1958

EN «ROBINSON» no había nadie. Al menos, eso le pareció a Cristina al entrar.

—¿Nos bañamos ahora? —preguntó Andrés.

—No. Yo prefiero hacerlo a la tarde —confesó ella—. Ahora quiero comer…

—Yo no puedo resistir la tentación. Ese mar es tentador como una sirena. Tómate un aperitivo. Yo vuelvo ahora.

—Eres un grosero. Eso no se hace con una mujer…

—Tú no eres una mujer.

—¿No?

—No. Tú eres una niña…

—Dame un cigarrillo…

—Ahí tienes el paquete. Ahora vuelvo. Y no fumes mucho.

Cristina tomó un cigarrillo y al encenderlo alzó la vista. Se había sentado en una mesa cerca de la cristalera. En la mesa del fondo descubrió a David.
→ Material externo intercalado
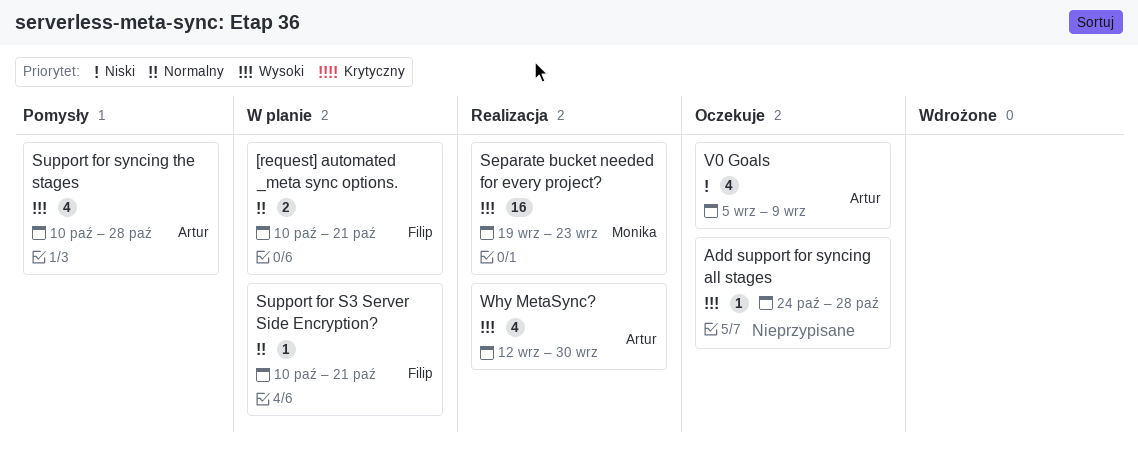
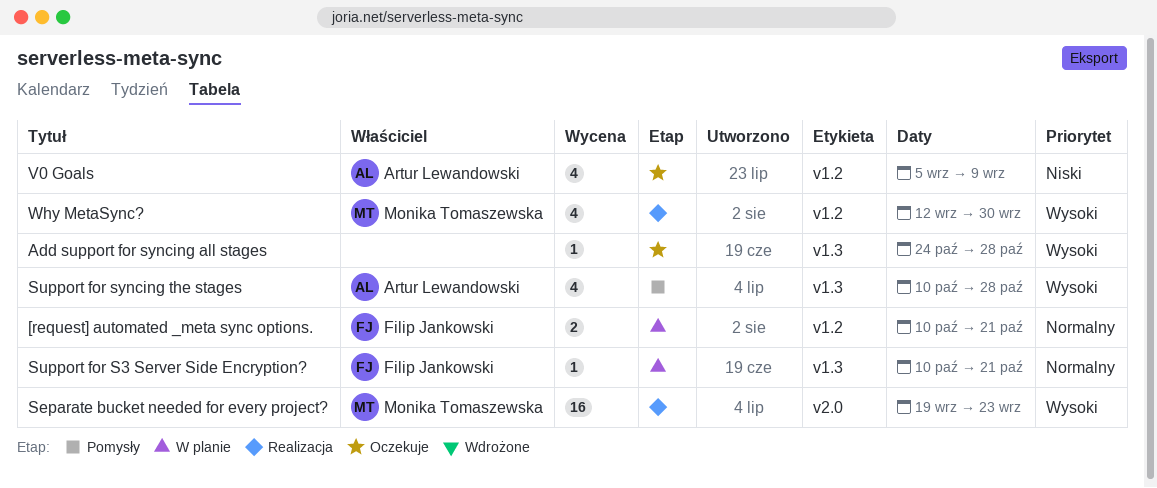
Why MetaSync?, owner: Artur Lewandowski -> Monika Tomaszewska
Estaba con una mujer que llevaba un inmenso sombrero de rafia, ocultándole el cuello. La mujer estaba sentada de espaldas. Cristina no supo qué hacer. El muchacho en cuanto la vio, le hizo una seña cariñosa con la mano a guisa de saludo. Pero la mujer no se volvió. «El potrillo ha encontrado una buena mula», pensó cómicamente Cristina. El camarero se acercó a la mesa.

—¿Se queda a almorzar?

—Sí. Pero almorzaremos un poco más tarde.

—¿No viene sola?

—No, somos dos. Tráigame un whisky, ¿quiere?

La mujer del sombrero de rafia se levantó y, siempre dándole la espalda a Cristina, fue hasta un juke-box y puso un disco. Tenía unas caderas anchas. De buena paridora.